Activity list
#1 In the sermon on Hosea, at what number did the speaker stop counting the sins listed in Hosea's prophecies?
#2 Please transcribe the sermon on Hosea word for word, starting with "Hosea’s vivid imagery" and going on through "the passage begins.".
#3 Go on with the sermon on Hosea, picking up after its last sentence.

[Opening Text block section]

This is a world of sin; and it is everywhere. Sinful choices. Sinful leaders. Sinful teachers and sin-based practice. . . and, no, I am not speaking about today and the struggles associated with our current moment in history. You read and hear enough about that.
Rather, this is the context that the prophet Hosea lived and served the Lord in. As the end of the Northen Kingdom of Israel drew close, Hosea stood before God’s people with some of the harshest words recorded in the Old Testament. I once attempted to count the sins listed in Hosea’s prophecies against God’s people and I stopped at 44. . . 44 unique sins. Not 10. Like the 10 Commandments. 44 sins.
Hosea’s vivid imagery sets up a stark contrast for us, today. God is well-aware, well acquainted and familiar with the sins of His people and yet Hosea also offers us the rich imagery of our God who will not give up on the relationship He has with us.
“This passage witnesses to God’s compassion toward a people who cannot even repent properly without God’s grace.”[1]
In spite of all our sin, and in spite of the sins of the Israelites, God will not give up on His people. As you think about that today, I wonder how that feels in your life?
Move 1- begging for favor
While we know that God’s grace is the most important truth in this passage, it is not how the passage begins.
Instead, as our passage begins in chapter 5. There in that one verse that I read, God seems aloof. Far off. Willing to walk away; walk back. And this is not a trait or a choice that we associate with God. For there are few hymns, and few confessional statements that affirm that farness of God. Or the aloofness of God. We do not celebrate a God who stands at a distance from us.
We all prefer to confess, and we can testify to how close God is to those who build, and nurture, a relationship with him. Last week I spent time reflecting on the relational nature of God in His Triune sense and I said that God wants us to mimic that relationship with each other. Here in Hosea, God seems to back away from that conclusion.

[Closing Text block section]
[Opening The data section]

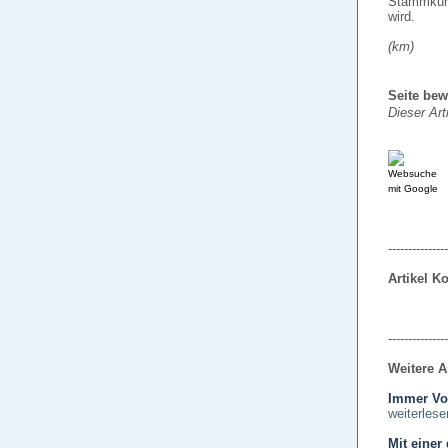
Stammkun
wird.
(km)
Seite bew
Dieser Art
---------------
Artikel 
---------------
Weitere A
Immer Vor
weiterlese
Mit einer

[Closing The data section]

Answers
#1 44

#2
Hosea’s vivid imagery sets up a stark contrast for us, today. God is well-aware, well acquainted and familiar with the sins of His people and yet Hosea also offers us the rich imagery of our God who will not give up on the relationship He has with us.
“This passage witnesses to God’s compassion toward a people who cannot even repent properly without God’s grace.”[1]
In spite of all our sin, and in spite of the sins of the Israelites, God will not give up on His people. As you think about that today, I wonder how that feels in your life?
Move 1- begging for favor
While we know that God’s grace is the most important truth in this passage, it is not how the passage begins.

#3
Verse 15, God is speaking, “I will return again to my place… until they beg for my favor.”
And the place that God returns to, it is not close to His people. It feels, it reads, as far away from us. I wonder when was the last time that you felt God pulling away from you—by God’s choice?
While our world talks about the great pressure that we are under and spends great amounts of time talking about protection and security, or text today, leaves us feeling a bit… vulnerable. And in our vulnerable state, God withdraws.
But even as he withdraws, there is a hint of our good news.
The NRSV uses the word ‘beg.’ Now your Bible might say something like, ‘earnestly seek me’ or ‘seek me early’ when it translates verse 15. As I often like to say, the word choice is important here—and Hosea’s word choice is very important to clear up what God is asking us to do.
The word that I am focuses upon indicates a pre-dawn choice; something done early in the morning. And a task performed earnestly.
Like seeking God’s mercies which are fresh every day. New as we awaken. There is vigilance in this action. An undistracted heart is necessary for as we face each new day, and the challenges of these new days, we recognize that God has placed a redemptive summons right before us as our eyes as we open them and therefore there is but one response.
Just in that little phrase, as God has seemingly withdrawn, the Lord makes space for us press back towards him. To earnestly move towards God.
Is that a choice that you are making, church family? To seek God . . . Not just today on Sunday, in worship for this time or during a time of Bible study at home? But is that a choice that you make each morning as your eyes open as you confront a new day. Hosea calls it ‘begging for God.’
Do you seek the Lord in this way?
In Hosea chapter 5, God wonders if our hearts yearn for him, beg for him in our distress in this way.
Move 2- our response
For as we do. . . well. . . we read the people’s response as chapter 6 begins and this should get you excited.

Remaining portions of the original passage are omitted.